2. Micro and macro energy storage for industry, farming, transportation, cities, etc.

3. Plasma and quantum computers; liquid, nano-magnetic, and graphene transistors.

4. Artificial intelligence (AI), artificial narrow intelligence (ANI), artificial general intelligence (AGI), deep-learning software (DLS), and self-learning software (SLS).

5. Collaborative robotics and humanoids.

6. Computer-aided design/computer-aided manufacturing (CAD/CAM) and 3D printing.
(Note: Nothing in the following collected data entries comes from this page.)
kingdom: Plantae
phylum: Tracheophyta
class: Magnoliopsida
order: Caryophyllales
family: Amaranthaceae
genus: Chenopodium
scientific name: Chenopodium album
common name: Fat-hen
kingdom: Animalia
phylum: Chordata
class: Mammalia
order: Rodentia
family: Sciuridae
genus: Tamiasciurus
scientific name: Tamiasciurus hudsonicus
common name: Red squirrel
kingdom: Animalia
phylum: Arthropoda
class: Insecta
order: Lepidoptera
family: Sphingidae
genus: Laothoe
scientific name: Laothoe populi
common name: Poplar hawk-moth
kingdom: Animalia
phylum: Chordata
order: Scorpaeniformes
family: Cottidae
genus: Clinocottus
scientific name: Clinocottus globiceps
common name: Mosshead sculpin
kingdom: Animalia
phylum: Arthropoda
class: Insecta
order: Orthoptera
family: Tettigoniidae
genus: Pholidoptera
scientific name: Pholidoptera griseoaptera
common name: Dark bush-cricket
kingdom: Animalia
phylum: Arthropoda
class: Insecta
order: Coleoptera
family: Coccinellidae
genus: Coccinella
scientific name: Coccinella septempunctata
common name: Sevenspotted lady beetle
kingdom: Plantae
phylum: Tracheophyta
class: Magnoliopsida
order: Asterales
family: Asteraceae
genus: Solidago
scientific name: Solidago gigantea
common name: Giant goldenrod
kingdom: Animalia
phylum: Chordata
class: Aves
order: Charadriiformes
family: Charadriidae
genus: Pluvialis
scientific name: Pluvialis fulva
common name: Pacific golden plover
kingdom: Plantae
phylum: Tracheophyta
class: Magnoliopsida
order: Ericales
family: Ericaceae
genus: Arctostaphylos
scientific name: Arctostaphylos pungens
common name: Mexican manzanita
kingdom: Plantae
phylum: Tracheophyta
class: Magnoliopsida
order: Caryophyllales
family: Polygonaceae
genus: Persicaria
7. DNA sequencing and CRISPR therapeutic genome editing.

8. Nanotechnologies.

‘Hyper-science’ (author’s own word) seems an appropriate composite word for these revolutionary technologies and the current rapid growth of scientific knowledge. As never before, the progress of science is accelerating, and capabilities and possibilities are increasingly opening up. Which is why the medical progress indicators predict that medical and dental schools will structurally change in the near future under the pressure of digital innovations.38-44

A clear example of the above is the new, cheaper DNA sequencing and CRISPR genome editing that is enabling scientists to develop new types of diagnostic screens, tests, and therapies. Computational techniques are changing our schools and educational programs constantly, with the three-dimensional resources of virtual reality (VR) and augmented reality (AR) changing the way students and faculty interact, including the interaction with robots.45-54 Nanotechnology is increasingly being used to treat patients. Predictions made on solid scientific bases foresee that, two or three decades from now, well-programmed super-intelligent ANI, and well-instructed human-dependent or independent AGI machines as well as AGI humanoid robotized digital doctors and caregivers will clinically treat patients suffering from an increasing variety of diseases and will also feature in the laboratory. These machines will be able to handle programmable and injectable chemotherapeutical nanorobots and nanocarriers. They will be much faster and, in many ways, more capable than humans to do the job of medical care providers.25,41,55-58 We will refer to them with trust when we are ill or wounded.

Knowledge, consciousness, and indeed our entire way of living and working are being revolutionized. One only has to attend medical and dental medical meetings, conferences, and expos all over the world to see where the market is now and where it is heading, and how much money is involved. Human history has always demonstrated that whatever we are capable of imagining, we are capable of achieving. Digital science has come a long way, being completely free today of any religious constraints that might prevent it from progressing.

Currently, there is much hyper-scientific intelligent curiosity and imagination at work.59 An exciting example is the newest IBM Watson Machine Learning, which harnesses machine learning and deep learning in a way that enables the management of an infinite amount of data. It gives flexible answers, insights, and possible solutions in many different fields of human endeavor, and is already useful to medical professionals in various fields of health care. For treatment planning, for instance, it can be used for collecting and reading scientific literature published in many languages. When asked about a specific disease or illness, it can promptly give one or more answers, propose a fitting diagnosis, and suggest various treatment options according to clinical facts, scientific evidence, and statistics. It can also design program interventions.60

However, despite all future AI digital capabilities and skills, the logic of treatment planning, with its basic and complex algorithms, will always constitute the common scientific foundation of medical, dental medical, and prosthodontic treatment and its planning.


Fig 1-1 The birth and growth of medical examination, diagnosis, and treatment planning in western civilization. The first real scientific impulse occurred in 1500, with curiosity for the unknown and for medicine following until the end of 1700, when scientific evidence changed the schools and universities and gave birth to empirical knowledge and scientific research.